*The input*.
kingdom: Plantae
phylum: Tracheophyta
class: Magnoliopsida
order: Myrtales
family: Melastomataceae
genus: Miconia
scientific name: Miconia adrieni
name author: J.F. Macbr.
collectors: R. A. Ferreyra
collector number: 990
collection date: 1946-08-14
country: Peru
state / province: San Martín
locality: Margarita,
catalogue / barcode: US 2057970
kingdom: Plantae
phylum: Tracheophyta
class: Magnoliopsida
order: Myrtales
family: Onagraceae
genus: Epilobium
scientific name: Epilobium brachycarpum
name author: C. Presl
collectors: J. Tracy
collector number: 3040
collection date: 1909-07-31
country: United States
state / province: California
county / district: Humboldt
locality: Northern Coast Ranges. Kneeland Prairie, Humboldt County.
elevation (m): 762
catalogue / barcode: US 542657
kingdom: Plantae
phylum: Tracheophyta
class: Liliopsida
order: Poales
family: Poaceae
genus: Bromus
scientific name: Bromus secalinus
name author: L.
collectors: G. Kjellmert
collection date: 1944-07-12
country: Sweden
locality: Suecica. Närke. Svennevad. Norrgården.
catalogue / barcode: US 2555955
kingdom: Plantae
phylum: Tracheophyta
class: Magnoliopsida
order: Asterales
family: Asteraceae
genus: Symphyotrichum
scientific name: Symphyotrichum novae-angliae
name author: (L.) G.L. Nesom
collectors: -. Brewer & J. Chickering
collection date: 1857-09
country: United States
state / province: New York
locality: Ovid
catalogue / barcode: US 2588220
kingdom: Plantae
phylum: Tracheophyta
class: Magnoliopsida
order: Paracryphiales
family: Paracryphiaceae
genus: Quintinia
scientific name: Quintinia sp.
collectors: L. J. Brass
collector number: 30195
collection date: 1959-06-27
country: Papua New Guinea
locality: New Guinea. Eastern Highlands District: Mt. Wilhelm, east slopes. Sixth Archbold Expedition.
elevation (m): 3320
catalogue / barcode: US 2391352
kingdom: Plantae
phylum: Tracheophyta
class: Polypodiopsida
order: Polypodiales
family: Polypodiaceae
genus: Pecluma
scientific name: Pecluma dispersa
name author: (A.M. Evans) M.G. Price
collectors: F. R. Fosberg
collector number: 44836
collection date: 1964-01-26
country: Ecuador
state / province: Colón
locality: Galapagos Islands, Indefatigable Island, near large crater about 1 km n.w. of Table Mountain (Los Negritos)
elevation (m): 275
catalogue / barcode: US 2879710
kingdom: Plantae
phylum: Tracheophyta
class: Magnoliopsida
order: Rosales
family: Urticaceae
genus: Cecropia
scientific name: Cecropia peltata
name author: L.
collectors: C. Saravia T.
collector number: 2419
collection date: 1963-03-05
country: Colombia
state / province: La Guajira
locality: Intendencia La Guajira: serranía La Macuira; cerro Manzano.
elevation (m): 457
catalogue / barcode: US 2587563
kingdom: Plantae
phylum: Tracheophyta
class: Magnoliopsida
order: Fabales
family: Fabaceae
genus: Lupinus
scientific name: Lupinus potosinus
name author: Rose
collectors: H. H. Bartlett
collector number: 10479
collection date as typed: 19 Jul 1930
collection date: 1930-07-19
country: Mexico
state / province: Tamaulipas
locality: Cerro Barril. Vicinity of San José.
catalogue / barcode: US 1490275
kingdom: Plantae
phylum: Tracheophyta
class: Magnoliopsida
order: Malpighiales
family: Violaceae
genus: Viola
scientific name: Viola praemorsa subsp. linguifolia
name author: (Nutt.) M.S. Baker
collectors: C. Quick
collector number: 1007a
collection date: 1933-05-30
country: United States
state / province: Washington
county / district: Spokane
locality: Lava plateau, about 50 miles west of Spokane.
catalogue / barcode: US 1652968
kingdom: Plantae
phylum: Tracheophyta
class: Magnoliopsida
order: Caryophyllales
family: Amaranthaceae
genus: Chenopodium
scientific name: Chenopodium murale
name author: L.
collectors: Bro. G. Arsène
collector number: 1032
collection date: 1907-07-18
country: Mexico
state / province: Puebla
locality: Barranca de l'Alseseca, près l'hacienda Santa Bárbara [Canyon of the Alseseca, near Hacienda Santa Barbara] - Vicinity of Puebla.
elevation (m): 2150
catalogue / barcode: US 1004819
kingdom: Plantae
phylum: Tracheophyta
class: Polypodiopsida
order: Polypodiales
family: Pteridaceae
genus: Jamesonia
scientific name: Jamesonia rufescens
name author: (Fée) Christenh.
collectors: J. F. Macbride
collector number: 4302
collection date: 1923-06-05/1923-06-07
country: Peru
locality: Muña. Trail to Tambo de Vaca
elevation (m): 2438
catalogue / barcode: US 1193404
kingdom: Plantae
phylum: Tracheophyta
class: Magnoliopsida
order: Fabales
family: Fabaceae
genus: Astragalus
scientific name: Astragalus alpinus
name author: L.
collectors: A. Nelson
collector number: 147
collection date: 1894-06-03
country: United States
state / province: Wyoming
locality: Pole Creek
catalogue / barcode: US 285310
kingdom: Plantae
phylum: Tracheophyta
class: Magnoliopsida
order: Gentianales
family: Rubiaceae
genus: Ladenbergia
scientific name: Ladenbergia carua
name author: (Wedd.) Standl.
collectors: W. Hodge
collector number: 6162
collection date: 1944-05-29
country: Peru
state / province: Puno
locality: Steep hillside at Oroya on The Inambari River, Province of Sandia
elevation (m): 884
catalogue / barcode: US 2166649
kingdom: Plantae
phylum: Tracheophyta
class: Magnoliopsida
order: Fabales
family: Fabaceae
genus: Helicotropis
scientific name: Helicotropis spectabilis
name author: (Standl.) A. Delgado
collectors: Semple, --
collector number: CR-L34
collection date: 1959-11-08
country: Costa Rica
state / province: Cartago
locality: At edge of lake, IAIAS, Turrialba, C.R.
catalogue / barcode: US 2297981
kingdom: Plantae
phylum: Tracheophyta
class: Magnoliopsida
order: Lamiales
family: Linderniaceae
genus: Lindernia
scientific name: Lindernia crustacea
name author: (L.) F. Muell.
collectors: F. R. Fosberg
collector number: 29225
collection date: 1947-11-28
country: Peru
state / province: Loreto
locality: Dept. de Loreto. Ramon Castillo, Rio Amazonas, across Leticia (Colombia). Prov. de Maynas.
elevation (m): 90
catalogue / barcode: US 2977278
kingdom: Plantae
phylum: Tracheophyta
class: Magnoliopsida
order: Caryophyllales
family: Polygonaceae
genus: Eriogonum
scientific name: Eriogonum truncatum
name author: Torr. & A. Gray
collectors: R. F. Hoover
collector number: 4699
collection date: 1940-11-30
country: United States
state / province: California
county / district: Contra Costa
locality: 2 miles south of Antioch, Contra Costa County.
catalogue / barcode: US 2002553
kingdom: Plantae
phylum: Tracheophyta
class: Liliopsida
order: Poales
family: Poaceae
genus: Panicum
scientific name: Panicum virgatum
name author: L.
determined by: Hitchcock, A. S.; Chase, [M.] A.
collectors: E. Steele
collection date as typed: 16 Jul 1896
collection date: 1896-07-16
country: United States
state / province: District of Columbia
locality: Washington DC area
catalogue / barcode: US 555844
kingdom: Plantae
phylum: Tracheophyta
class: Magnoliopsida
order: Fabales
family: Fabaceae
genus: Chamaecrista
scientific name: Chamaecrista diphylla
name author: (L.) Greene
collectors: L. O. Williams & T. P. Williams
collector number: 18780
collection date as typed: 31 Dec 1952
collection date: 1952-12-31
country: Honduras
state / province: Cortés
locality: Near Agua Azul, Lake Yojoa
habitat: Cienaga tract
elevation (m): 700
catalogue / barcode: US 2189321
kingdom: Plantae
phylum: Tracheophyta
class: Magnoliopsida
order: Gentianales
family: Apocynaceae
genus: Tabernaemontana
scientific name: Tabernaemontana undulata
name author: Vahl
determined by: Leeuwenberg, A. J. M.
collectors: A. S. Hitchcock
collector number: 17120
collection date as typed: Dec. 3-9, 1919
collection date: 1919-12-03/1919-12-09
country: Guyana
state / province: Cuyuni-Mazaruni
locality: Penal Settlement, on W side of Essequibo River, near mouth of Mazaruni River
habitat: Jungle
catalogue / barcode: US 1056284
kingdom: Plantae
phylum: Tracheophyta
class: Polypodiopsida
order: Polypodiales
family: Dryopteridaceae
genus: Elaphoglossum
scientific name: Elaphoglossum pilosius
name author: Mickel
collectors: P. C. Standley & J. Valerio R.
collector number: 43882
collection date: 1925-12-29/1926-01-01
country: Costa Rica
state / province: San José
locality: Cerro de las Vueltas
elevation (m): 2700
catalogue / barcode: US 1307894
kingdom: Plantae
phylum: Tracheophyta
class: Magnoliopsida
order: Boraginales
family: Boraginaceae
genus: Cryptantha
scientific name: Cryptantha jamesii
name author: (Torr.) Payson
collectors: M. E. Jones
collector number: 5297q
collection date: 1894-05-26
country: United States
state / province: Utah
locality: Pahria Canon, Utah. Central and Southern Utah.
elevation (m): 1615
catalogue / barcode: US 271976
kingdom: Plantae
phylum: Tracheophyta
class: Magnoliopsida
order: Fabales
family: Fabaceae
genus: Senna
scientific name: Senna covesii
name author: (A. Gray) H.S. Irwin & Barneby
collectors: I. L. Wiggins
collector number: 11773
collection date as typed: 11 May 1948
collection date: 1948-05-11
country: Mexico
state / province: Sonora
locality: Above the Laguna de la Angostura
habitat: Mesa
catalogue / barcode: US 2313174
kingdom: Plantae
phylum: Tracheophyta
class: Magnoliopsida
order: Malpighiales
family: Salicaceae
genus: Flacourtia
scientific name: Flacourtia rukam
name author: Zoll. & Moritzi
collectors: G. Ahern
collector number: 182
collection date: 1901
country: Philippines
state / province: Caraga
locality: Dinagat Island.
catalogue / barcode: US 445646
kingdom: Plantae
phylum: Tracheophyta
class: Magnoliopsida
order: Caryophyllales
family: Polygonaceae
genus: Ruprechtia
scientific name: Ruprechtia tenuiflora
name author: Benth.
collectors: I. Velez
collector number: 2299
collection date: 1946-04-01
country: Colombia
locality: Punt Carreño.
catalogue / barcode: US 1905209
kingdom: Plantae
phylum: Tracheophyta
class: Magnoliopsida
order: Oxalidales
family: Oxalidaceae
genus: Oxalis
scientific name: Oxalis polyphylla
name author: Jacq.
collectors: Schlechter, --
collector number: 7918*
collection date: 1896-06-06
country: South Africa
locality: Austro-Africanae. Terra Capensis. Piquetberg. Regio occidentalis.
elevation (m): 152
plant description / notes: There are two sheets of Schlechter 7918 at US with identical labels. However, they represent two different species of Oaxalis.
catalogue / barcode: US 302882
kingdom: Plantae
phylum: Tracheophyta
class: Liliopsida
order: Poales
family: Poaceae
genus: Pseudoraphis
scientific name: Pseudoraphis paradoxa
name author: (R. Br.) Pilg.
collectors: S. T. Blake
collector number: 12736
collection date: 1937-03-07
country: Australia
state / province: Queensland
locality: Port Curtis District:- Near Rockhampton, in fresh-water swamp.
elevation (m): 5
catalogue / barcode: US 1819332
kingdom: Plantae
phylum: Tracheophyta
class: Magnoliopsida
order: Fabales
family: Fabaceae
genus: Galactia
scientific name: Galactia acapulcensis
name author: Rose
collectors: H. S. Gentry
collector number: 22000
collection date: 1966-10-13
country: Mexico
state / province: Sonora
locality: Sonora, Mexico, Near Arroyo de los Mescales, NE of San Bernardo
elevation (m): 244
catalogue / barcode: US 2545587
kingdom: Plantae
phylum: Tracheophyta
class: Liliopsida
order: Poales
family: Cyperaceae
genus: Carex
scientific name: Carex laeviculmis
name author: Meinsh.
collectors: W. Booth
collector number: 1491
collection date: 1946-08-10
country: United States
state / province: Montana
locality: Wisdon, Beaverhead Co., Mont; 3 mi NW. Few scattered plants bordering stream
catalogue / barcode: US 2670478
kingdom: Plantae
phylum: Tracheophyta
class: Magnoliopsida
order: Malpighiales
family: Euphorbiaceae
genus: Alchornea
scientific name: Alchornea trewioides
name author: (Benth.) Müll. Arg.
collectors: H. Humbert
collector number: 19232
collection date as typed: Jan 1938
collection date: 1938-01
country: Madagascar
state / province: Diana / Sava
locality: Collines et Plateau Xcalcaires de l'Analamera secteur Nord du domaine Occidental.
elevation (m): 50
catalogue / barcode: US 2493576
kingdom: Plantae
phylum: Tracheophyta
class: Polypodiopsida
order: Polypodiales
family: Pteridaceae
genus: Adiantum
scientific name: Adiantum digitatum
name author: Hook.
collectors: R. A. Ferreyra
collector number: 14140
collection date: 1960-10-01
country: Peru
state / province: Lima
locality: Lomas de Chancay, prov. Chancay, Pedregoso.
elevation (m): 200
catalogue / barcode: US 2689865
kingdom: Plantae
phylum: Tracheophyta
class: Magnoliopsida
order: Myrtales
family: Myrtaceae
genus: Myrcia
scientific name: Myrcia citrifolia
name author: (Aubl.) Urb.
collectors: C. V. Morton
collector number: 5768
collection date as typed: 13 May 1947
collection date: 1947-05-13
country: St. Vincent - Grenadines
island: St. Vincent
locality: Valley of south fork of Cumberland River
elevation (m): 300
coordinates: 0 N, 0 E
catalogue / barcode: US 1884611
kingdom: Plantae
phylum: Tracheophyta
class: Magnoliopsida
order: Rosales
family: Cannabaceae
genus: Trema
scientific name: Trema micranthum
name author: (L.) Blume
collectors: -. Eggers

*What is being asked*.
Retype the data lines verbatim, beginning at the line that contains "scientific name: Miconia adrieni" and ending after the line that contains "locality: New Guinea.".

*Task result*.
scientific name: Miconia adrieni
name author: J.F. Macbr.
collectors: R. A. Ferreyra
collector number: 990
collection date: 1946-08-14
country: Peru
state / province: San Martín
locality: Margarita,
catalogue / barcode: US 2057970
kingdom: Plantae
phylum: Tracheophyta
class: Magnoliopsida
order: Myrtales
family: Onagraceae
genus: Epilobium
scientific name: Epilobium brachycarpum
name author: C. Presl
collectors: J. Tracy
collector number: 3040
collection date: 1909-07-31
country: United States
state / province: California
county / district: Humboldt
locality: Northern Coast Ranges. Kneeland Prairie, Humboldt County.
elevation (m): 762
catalogue / barcode: US 542657
kingdom: Plantae
phylum: Tracheophyta
class: Liliopsida
order: Poales
family: Poaceae
genus: Bromus
scientific name: Bromus secalinus
name author: L.
collectors: G. Kjellmert
collection date: 1944-07-12
country: Sweden
locality: Suecica. Närke. Svennevad. Norrgården.
catalogue / barcode: US 2555955
kingdom: Plantae
phylum: Tracheophyta
class: Magnoliopsida
order: Asterales
family: Asteraceae
genus: Symphyotrichum
scientific name: Symphyotrichum novae-angliae
name author: (L.) G.L. Nesom
collectors: -. Brewer & J. Chickering
collection date: 1857-09
country: United States
state / province: New York
locality: Ovid
catalogue / barcode: US 2588220
kingdom: Plantae
phylum: Tracheophyta
class: Magnoliopsida
order: Paracryphiales
family: Paracryphiaceae
genus: Quintinia
scientific name: Quintinia sp.
collectors: L. J. Brass
collector number: 30195
collection date: 1959-06-27
country: Papua New Guinea
locality: New Guinea. Eastern Highlands District: Mt. Wilhelm, east slopes. Sixth Archbold Expedition.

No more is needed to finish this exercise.